Theism also predicts that we cannot completely understand evil. While some kinds of evil may be understood as the consequence of humans endowed with free will, other kinds of evil are much more difficult to explain in light of an omniscient and omnibenevolent God. Why are there earthquakes and plagues and terrible accidents? Yet theism predicts the need for theodicy. As God is perfect and infinite, we are imperfect and finite, so we cannot expect to understand God’s ways. We understand evil in the same way we understand physics — incompletely and with great and sometimes futile effort. God’s thoughts are not our thoughts. So again, Goff is mistaken. Theism predicts that man will not be able to understand evil completely, and indeed we can’t.

It is the third aspect of Goff’s claim against theism that is the most interesting. He claims that the existence of evil in the cosmos counts against God’s existence because it can’t be squared with His omnibenevolence. As we’ve shown, however, theism predicts quite accurately that evil will exist in creation and that some of it will be unfathomable.

But the most striking prediction of theism is that we will recognize evil as evil.

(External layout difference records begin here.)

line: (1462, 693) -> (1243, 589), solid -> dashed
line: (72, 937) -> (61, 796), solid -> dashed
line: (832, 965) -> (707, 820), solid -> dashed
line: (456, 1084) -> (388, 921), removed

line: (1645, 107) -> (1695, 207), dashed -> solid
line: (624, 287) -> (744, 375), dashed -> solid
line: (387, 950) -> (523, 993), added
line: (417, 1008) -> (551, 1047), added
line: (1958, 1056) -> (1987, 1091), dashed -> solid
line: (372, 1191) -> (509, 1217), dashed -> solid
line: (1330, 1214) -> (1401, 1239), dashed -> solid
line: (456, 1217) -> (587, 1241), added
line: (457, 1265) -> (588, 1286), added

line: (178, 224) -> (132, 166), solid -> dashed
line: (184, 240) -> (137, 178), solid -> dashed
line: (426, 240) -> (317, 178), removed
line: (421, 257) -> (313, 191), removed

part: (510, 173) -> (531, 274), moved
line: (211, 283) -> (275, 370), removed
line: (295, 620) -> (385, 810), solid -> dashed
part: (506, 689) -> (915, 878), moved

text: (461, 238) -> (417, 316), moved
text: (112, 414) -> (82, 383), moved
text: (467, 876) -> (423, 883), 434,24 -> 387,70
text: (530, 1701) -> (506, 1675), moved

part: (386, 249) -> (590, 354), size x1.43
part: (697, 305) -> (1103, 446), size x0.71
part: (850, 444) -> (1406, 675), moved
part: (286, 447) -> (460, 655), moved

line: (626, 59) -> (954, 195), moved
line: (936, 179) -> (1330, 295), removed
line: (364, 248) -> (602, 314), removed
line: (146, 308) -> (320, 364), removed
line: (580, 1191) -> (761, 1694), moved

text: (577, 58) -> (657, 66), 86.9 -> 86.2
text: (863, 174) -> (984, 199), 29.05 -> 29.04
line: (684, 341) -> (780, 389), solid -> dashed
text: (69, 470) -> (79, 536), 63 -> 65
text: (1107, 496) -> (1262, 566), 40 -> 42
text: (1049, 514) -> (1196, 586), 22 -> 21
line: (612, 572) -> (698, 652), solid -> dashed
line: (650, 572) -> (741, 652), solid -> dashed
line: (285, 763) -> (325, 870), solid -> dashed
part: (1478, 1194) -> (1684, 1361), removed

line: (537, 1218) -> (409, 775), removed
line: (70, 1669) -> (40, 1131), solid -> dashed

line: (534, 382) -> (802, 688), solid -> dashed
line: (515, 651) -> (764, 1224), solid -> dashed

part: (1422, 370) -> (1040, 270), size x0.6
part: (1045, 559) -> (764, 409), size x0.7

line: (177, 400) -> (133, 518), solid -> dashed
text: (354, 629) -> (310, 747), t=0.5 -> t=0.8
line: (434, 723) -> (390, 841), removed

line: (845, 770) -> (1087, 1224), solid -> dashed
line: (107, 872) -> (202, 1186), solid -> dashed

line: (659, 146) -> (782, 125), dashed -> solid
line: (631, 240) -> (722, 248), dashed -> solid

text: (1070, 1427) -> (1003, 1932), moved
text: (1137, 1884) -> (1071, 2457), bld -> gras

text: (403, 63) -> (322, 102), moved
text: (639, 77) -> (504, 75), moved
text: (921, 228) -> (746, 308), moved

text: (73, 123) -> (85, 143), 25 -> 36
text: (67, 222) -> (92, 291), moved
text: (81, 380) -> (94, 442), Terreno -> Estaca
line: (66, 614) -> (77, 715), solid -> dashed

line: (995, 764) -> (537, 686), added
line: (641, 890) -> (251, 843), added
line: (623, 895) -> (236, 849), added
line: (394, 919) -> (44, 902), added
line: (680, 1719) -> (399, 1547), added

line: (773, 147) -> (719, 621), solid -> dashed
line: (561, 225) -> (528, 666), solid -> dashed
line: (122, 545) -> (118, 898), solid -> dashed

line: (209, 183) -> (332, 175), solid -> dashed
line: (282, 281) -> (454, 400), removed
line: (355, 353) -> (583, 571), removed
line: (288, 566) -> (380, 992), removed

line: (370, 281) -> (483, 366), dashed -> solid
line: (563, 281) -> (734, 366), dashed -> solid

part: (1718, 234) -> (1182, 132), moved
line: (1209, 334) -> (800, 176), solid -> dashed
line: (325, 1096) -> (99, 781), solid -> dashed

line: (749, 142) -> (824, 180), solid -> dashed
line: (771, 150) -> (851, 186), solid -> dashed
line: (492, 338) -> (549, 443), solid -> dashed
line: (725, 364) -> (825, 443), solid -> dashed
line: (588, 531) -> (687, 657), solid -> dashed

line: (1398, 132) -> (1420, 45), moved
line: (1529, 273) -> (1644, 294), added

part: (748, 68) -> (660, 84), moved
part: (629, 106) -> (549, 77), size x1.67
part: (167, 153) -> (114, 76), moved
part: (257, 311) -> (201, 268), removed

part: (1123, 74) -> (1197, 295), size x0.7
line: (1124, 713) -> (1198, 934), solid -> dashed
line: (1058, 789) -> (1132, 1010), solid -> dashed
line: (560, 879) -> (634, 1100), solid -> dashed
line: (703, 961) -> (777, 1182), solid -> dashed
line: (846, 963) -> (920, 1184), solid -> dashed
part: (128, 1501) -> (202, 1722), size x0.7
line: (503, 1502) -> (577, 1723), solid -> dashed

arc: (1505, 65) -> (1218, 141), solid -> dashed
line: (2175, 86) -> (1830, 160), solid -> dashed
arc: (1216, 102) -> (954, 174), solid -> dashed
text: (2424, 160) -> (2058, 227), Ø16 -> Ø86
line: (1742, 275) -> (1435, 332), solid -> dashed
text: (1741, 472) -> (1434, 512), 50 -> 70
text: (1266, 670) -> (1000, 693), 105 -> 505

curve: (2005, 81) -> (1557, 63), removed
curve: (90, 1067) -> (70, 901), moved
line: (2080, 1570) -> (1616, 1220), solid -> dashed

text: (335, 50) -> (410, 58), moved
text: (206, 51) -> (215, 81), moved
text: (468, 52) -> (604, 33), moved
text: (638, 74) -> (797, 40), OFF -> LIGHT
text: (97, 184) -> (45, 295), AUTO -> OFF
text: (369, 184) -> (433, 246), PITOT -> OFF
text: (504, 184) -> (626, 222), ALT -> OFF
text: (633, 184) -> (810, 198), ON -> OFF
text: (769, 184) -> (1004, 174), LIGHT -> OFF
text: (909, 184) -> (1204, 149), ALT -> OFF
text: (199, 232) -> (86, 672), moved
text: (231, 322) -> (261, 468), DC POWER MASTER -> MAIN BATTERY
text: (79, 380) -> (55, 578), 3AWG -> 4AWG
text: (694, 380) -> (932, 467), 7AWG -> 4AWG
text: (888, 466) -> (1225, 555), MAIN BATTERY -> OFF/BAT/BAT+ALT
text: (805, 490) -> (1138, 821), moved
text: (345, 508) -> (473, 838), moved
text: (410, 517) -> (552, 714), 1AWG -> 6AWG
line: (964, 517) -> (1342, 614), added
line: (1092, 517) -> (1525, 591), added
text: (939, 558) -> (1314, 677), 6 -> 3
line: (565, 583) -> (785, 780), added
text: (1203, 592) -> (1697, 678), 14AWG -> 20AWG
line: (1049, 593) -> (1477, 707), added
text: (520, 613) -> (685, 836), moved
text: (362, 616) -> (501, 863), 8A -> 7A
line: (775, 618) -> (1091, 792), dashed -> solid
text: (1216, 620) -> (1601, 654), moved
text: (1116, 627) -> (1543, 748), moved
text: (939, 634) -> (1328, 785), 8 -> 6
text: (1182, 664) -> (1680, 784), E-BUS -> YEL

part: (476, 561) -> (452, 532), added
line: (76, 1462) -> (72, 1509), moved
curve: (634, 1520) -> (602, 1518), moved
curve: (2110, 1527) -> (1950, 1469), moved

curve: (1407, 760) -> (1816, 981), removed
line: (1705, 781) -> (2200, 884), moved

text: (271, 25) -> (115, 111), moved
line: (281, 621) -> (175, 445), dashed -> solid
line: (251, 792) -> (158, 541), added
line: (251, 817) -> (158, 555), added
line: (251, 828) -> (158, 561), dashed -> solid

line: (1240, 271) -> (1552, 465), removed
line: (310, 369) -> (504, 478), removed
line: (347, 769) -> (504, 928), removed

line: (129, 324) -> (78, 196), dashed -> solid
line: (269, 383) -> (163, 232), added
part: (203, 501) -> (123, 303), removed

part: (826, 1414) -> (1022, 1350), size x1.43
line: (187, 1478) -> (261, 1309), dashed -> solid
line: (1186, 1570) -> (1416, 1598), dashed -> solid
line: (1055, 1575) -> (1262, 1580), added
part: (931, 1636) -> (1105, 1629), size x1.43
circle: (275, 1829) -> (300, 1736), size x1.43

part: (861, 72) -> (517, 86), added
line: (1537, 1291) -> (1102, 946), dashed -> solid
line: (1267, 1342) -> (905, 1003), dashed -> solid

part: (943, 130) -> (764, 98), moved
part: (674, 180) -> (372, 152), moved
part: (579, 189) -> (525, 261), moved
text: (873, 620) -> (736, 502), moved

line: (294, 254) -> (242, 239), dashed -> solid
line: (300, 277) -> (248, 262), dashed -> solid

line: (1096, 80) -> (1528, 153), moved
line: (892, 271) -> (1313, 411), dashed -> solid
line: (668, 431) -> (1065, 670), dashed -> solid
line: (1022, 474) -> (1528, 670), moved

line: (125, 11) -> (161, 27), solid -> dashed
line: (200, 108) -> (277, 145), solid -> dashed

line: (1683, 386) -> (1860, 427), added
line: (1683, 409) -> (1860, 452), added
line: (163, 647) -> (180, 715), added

That is, theism posits an objective Source of Moral Law and of Goodness against which the cosmos can be measured. If there is no God, there is no objective Source for a distinction between good and evil. If there is no God, there is no overarching “Ought” in the cosmos. There are merely the opinions of men. And surely the opinions of men don’t constitute the measure of good and evil in any meaningful sense.

Genocide isn’t evil merely because I think it is, or because, if you took a poll, most people would think it evil. Genocide is evil because it is morally wrong, objectively. Torturing children is wrong, inherently, and not merely as a matter of opinion. My taste for ice cream and my aversion to wanton murder are qualitatively different. My taste for ice cream is an opinion. It is not evil to like peppermint ice cream. It’s just something I don’t happen to like.

But it is evil to kill innocents.  It would be evil to kill innocents whether you or I thought so or not. It would be evil to kill innocents even if everyone thought it was good. Some things are just evil.

Theism predicts this. Theism predicts that there are some things that are evil objectively. Atheism can’t explain objective evil, because atheism denies a Mind that transcends mere human opinion and from which objective Moral Law could be founded.

This observation that the Problem of Evil is evidence for the existence of God, and not evidence for atheism, is not new. It was the gist of Kant’s Categorical Imperative. Kant asserted that the existence of universal Moral Law, which no man can coherently deny, is the fundamental evidence for God’s existence (he denied the validity of the cosmological arguments for God’s existence). Although Kant was wrong about the cosmological arguments, he was right about the Categorical Imperative. Every man knows that some things are evil in themselves, and not as mere human opinion. This is clear evidence for a transcendent Source of Moral Law.

The Problem of Evil is a problem for atheists, not theists. If atheism is true, nothing is evil, or good. All is mere opinion, the musing of evolved apes.

But we know that evil is real and is not merely a matter of man’s opinions. It is objectively wrong to kill or torture. The objectivity of Moral Law is a clear demonstration of God’s existence.

Goff is wrong about theism and the problem of evil. Evil as it exists in the world is exactly what theism, understood classically, predicts. Atheism has a problem of evil, and the existence of genuine evil is fatal to atheism.